On 27 October, Currie Rose entered into an arm’s length agreement to acquire 100% of the Toolebuc Vanadium Project from Liontown Resources. 

The same day, Currie Rose entered into an arm’s length agreement to acquire 100% of the Flinders River Vanadium Project from Cougar Metals Lithium. 

North Queensland Vanadium Project (NQVP) is the merger of the Toolebuc and Flinders River Vanadium Projects and is situated around 400km west of Townsville. 

NQVP covers an area of approximately 124,000Ha and is close to rail, road, and power infrastructure.

Michael Griffiths, Currie’s president and CEO, said: “The 100% acquisition of two highly rated brown field Queensland Vanadium Projects within the world class Vanadium Hub in North Queensland is a watershed day for the company.
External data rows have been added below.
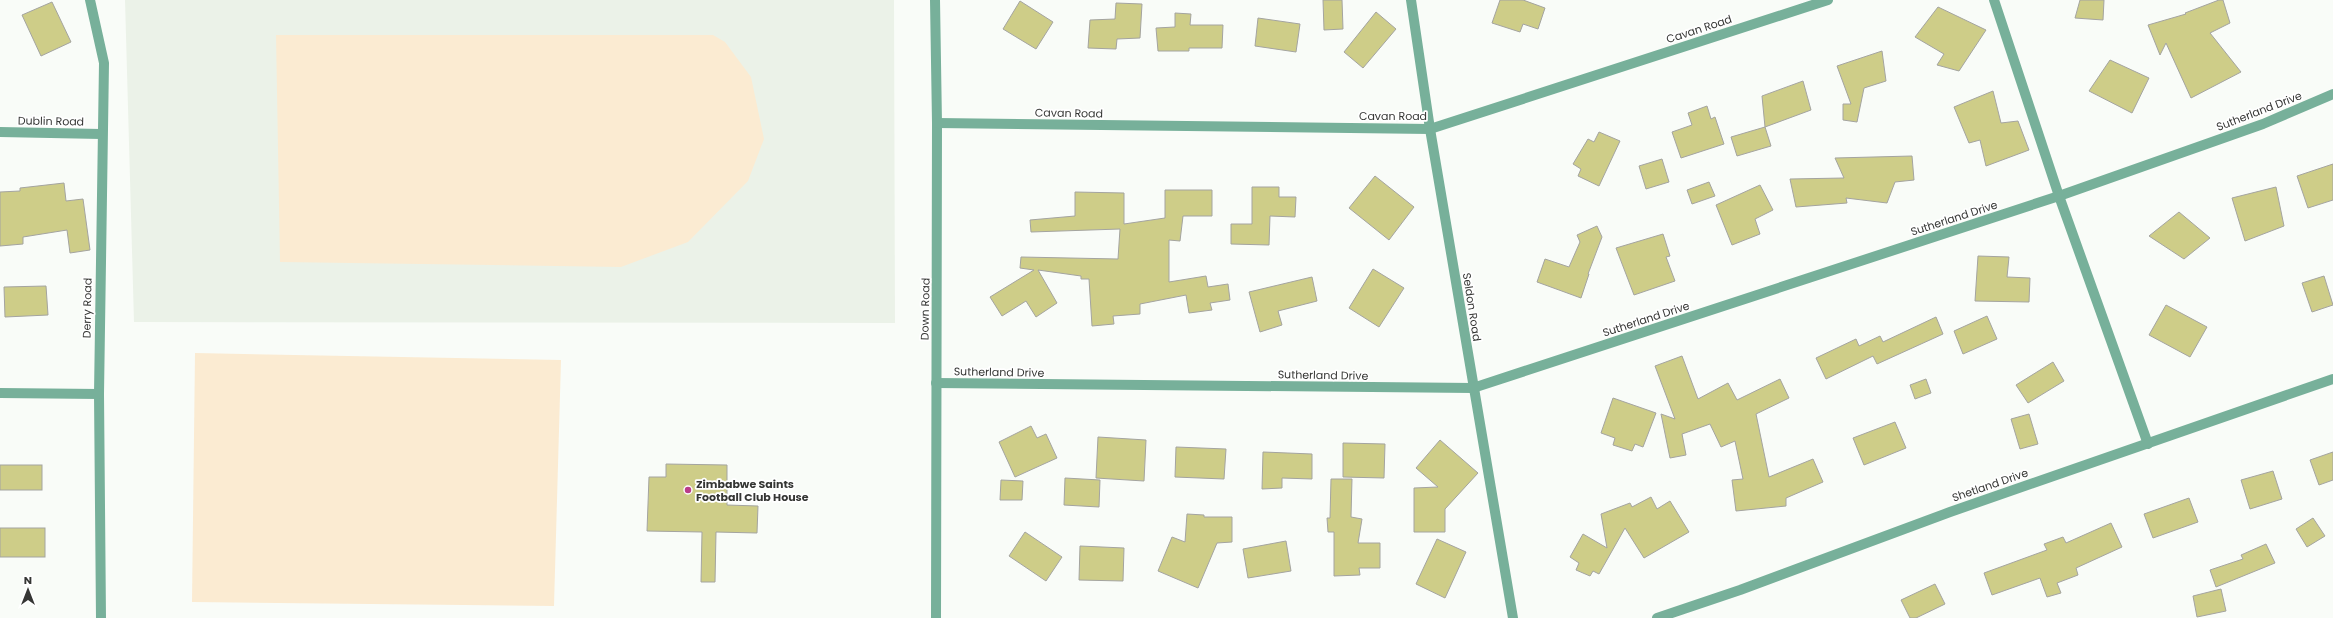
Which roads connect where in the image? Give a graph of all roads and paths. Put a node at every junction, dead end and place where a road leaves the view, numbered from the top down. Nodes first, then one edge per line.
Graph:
1 (90, 0) edge
2 (935, 0) edge
3 (1411, 0) edge
4 (1828, 0) edge
5 (1994, 0) edge
6 (2333, 94) edge
7 (937, 123) junction
8 (1430, 129) junction
9 (0, 132) edge
10 (101, 134) junction
11 (2059, 196) junction
12 (2333, 379) edge
13 (936, 383) junction
14 (1473, 388) junction
15 (0, 393) edge
16 (99, 394) junction
17 (2148, 444) junction
18 (101, 618) edge
19 (936, 618) edge
20 (1513, 618) edge
21 (1657, 618) edge

1 - 10 street, Derry Road
2 - 7 street, Down Road
3 - 8 street, Seldon Road
4 - 8 street, Cavan Road
5 - 11 street
6 - 11 street, Sutherland Drive
7 - 8 street, Cavan Road
7 - 13 street, Down Road
8 - 14 street, Seldon Road
9 - 10 street, Dublin Road
10 - 16 street, Derry Road
11 - 14 street, Sutherland Drive
11 - 17 street
12 - 17 street, Shetland Drive
13 - 14 street, Sutherland Drive
13 - 19 street, Down Road
14 - 20 street, Seldon Road
15 - 16 street
16 - 18 street, Derry Road
17 - 21 street, Shetland Drive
“It marks the first steps into a battery metal strategy which is expected to expand as the world decarbonises. 

“The Liontown acquisition comes with an expansive, underexplored package and a significant historical resource at Cambridge that occupies the immediate easterly extension of the neighbouring Lilyvale Vanadium deposit that is currently in feasibility. 

“The CGM package also hosts encouraging vanadium drill intercepts and high calibre exploration data that will potentially deliver further resources with additional infill drilling. 

“The combination of the two projects into one entity, provides tremendous opportunity to create a large-scale focused project and we look forward to commencing the next phase of test work as soon as possible. We also welcome two very successful ASX listed companies to our register as a result of the transaction and look forward to working with both companies as major shareholders.”